- Task statement -
Set down each line of the data below exactly as it stands, dropping the pictures.
↓
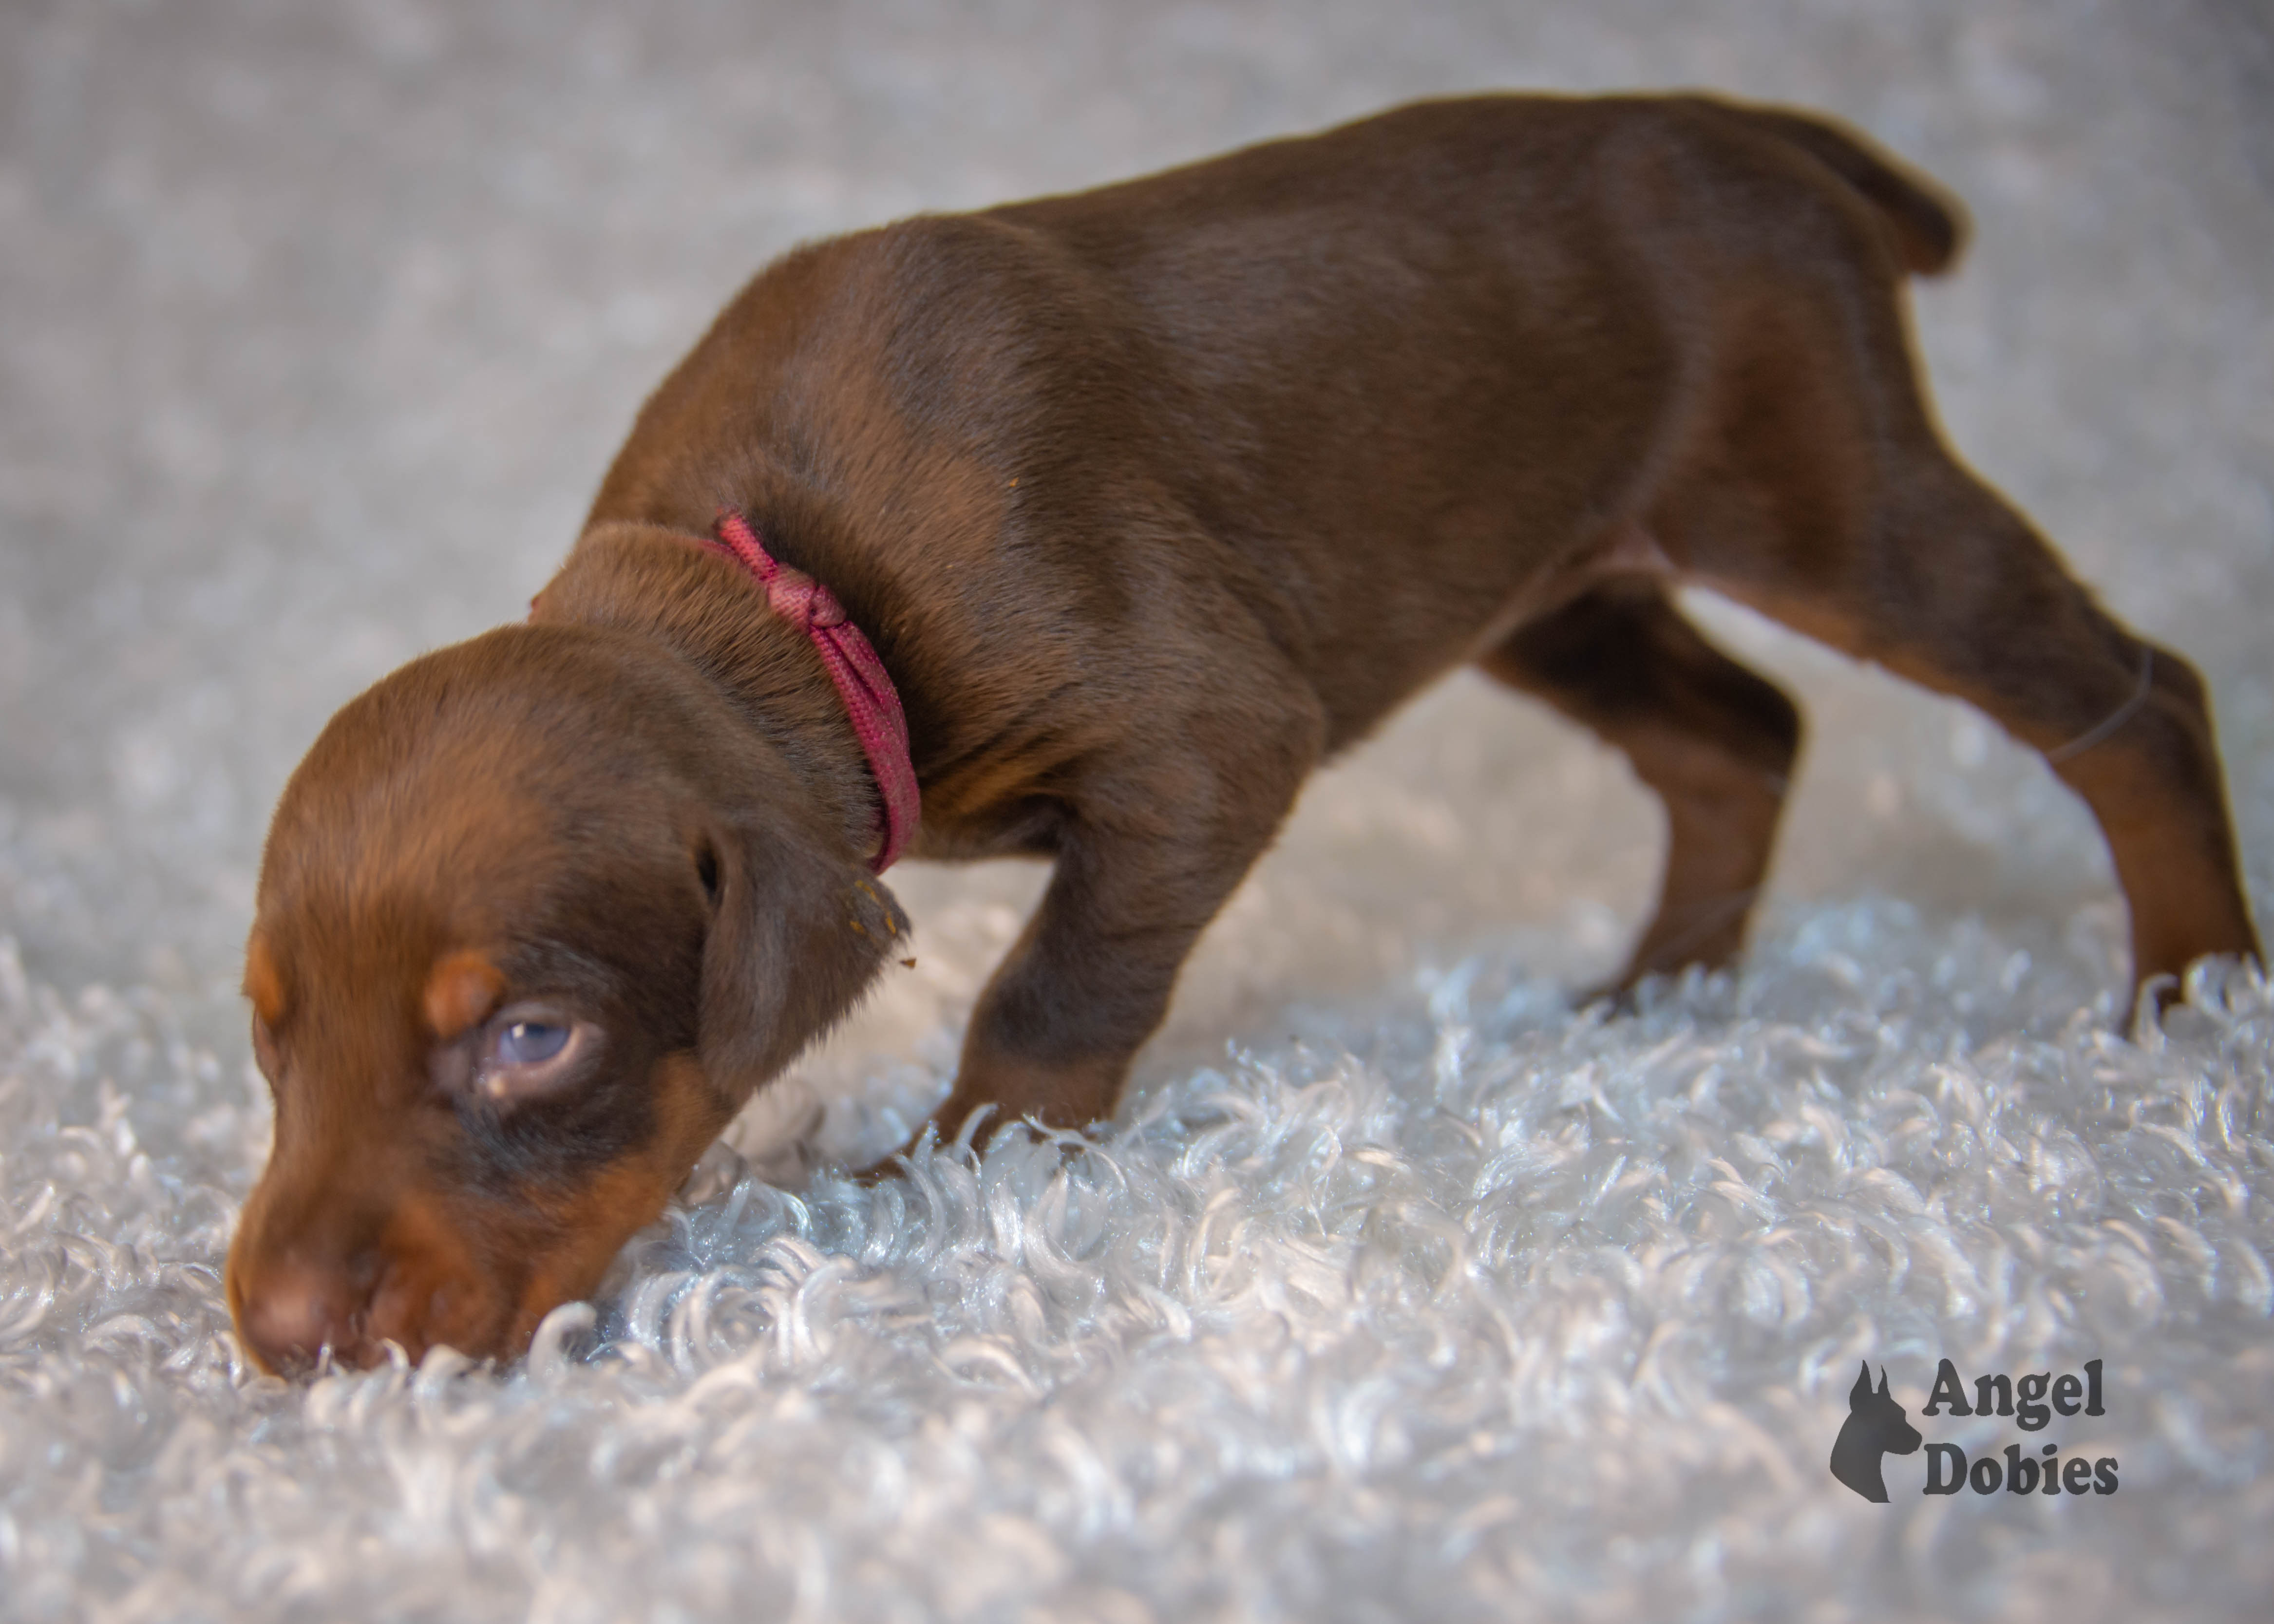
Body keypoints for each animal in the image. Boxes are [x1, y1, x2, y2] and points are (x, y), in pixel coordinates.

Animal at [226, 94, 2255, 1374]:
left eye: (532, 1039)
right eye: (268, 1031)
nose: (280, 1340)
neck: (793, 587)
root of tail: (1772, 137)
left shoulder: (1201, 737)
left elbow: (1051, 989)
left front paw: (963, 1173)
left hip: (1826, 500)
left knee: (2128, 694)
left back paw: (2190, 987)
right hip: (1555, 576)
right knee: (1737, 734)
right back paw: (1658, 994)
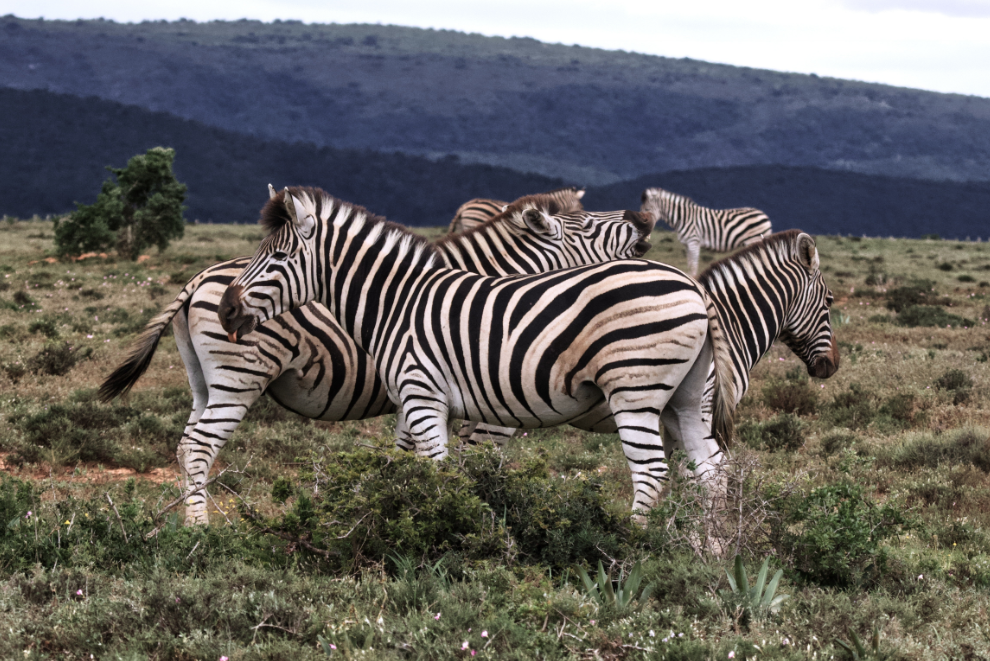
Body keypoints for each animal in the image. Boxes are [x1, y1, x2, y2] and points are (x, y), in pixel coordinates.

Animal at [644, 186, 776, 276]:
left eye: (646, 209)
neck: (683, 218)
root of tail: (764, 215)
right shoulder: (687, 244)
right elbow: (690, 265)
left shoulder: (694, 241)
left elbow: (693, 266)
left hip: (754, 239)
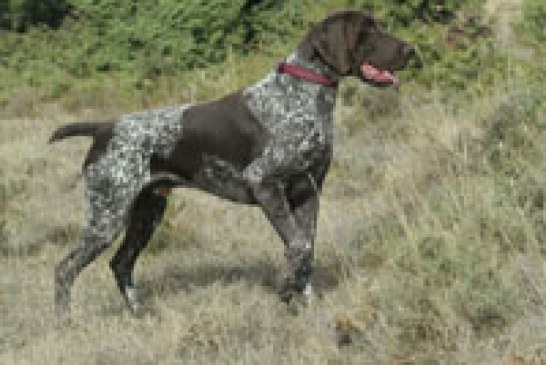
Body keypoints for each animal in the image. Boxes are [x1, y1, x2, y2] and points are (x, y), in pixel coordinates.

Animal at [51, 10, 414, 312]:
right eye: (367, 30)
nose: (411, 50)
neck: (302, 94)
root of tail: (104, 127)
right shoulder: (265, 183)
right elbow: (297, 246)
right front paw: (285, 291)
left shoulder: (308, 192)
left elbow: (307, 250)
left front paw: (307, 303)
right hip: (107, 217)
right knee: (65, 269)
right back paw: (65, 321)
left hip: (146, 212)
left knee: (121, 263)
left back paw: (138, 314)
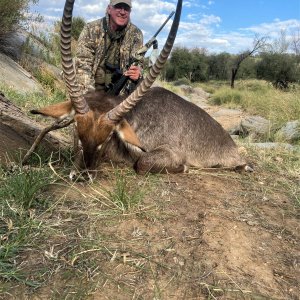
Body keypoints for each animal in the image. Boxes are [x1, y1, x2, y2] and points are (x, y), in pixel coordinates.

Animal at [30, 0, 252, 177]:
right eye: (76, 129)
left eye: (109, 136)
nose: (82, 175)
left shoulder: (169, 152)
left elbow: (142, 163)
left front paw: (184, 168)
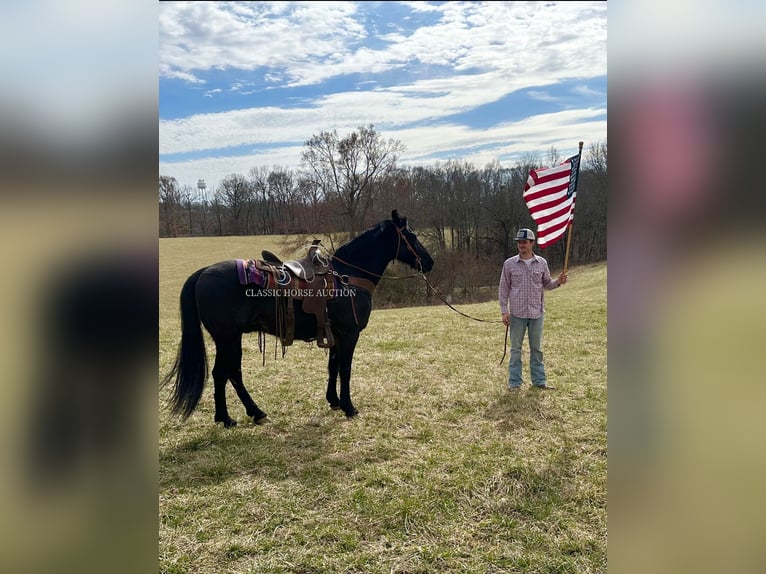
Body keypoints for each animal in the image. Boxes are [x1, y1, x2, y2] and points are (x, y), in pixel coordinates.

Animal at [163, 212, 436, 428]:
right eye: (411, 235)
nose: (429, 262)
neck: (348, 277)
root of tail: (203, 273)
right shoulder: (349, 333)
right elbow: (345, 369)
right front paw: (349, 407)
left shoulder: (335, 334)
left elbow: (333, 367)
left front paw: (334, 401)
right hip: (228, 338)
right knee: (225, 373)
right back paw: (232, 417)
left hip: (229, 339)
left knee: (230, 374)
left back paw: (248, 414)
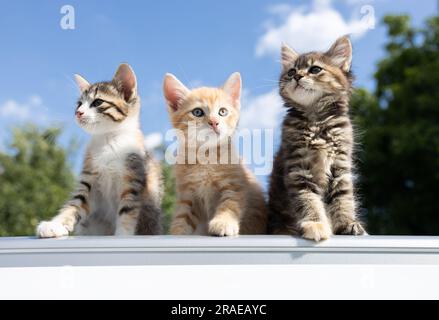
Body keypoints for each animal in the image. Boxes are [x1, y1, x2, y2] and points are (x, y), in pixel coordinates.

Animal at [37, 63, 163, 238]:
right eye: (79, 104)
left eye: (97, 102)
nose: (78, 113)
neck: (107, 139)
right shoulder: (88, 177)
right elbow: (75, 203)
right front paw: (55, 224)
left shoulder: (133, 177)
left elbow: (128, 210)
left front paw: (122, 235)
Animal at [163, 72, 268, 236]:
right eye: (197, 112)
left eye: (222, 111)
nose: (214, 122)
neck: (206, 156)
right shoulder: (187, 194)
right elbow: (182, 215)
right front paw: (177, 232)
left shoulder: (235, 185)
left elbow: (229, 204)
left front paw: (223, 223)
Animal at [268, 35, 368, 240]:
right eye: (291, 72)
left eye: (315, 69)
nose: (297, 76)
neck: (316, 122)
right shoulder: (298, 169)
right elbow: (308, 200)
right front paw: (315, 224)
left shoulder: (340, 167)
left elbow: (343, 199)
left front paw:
↑
- Response below -
Body keypoints for each animal in the image. Boxes are [x1, y1, x2, y2] and points are (x, y), in pixel coordinates.

Animal at [226, 94, 2255, 1374]:
left eye: (532, 1039)
right eye: (268, 1031)
nose: (280, 1340)
neck: (793, 587)
root of tail: (1772, 137)
left shoulder: (1201, 737)
left elbow: (1051, 989)
left front paw: (963, 1173)
left hip: (1826, 500)
left knee: (2128, 694)
left back paw: (2190, 987)
right hip: (1555, 576)
right knee: (1737, 734)
right back paw: (1658, 994)
Body keypoints for each animal in the image. Boxes are [x1, y1, x2, y2] and points are (x, y), in pixel coordinates.

Animal at [644, 186, 776, 276]:
left eye: (646, 209)
neck: (683, 218)
root of tail: (764, 215)
right shoulder: (687, 244)
right elbow: (690, 265)
left shoulder: (694, 241)
left elbow: (693, 266)
left hip: (754, 239)
Body keypoints for each animal in the image. Boxes are [x1, y1, x2, y2] and points are (x, y), in pixel coordinates.

Animal at [51, 10, 414, 312]:
right eye: (367, 30)
nose: (411, 50)
neck: (302, 94)
root of tail: (104, 127)
right shoulder: (265, 183)
right elbow: (297, 246)
right front paw: (285, 291)
left shoulder: (308, 192)
left elbow: (307, 250)
left front paw: (307, 303)
right hip: (107, 217)
right knee: (65, 269)
right back paw: (65, 321)
left hip: (146, 212)
left knee: (121, 263)
left back paw: (138, 314)
Body keypoints for each animal in the image. Boxes are [x1, y1, x2, y2] and points are (x, y), in pixel coordinates.

Animal at [30, 0, 252, 177]:
right eye: (76, 129)
left eye: (109, 136)
nose: (82, 175)
left shoulder: (169, 152)
left elbow: (142, 163)
left front paw: (184, 168)
Body keypoints for each animal in the image. Boxes are [x1, y1, x2, y2] and points are (x, y), in pixel coordinates.

Animal at [163, 212, 436, 428]:
right eye: (411, 235)
nose: (429, 262)
neck: (348, 277)
root of tail: (203, 273)
right shoulder: (349, 333)
right elbow: (345, 369)
right front paw: (349, 407)
left shoulder: (335, 334)
left elbow: (333, 367)
left front paw: (334, 401)
right hip: (228, 338)
right knee: (225, 373)
right back paw: (232, 417)
left hip: (229, 339)
left knee: (230, 374)
left back paw: (248, 414)
Body keypoints for each animal in the image. Boxes are [x1, y1, x2, y2] and points are (x, y), in pixel coordinates.

Animal at [37, 63, 163, 238]:
right eye: (79, 104)
left eye: (97, 102)
nose: (78, 113)
neck: (107, 139)
right shoulder: (88, 177)
right elbow: (75, 203)
right front paw: (55, 224)
left shoulder: (133, 177)
left elbow: (128, 210)
left front paw: (122, 235)
Animal at [163, 72, 268, 236]:
right eye: (197, 112)
left eye: (222, 111)
nose: (214, 122)
neck: (206, 156)
right shoulder: (187, 194)
right elbow: (182, 215)
right front paw: (177, 232)
left shoulder: (235, 185)
left elbow: (229, 204)
left front paw: (223, 223)
Animal at [268, 35, 368, 240]:
right eye: (291, 72)
left eye: (315, 69)
nose: (297, 76)
neck: (316, 122)
right shoulder: (298, 169)
right elbow: (308, 200)
right front paw: (315, 224)
left shoulder: (340, 167)
left elbow: (343, 199)
left front paw:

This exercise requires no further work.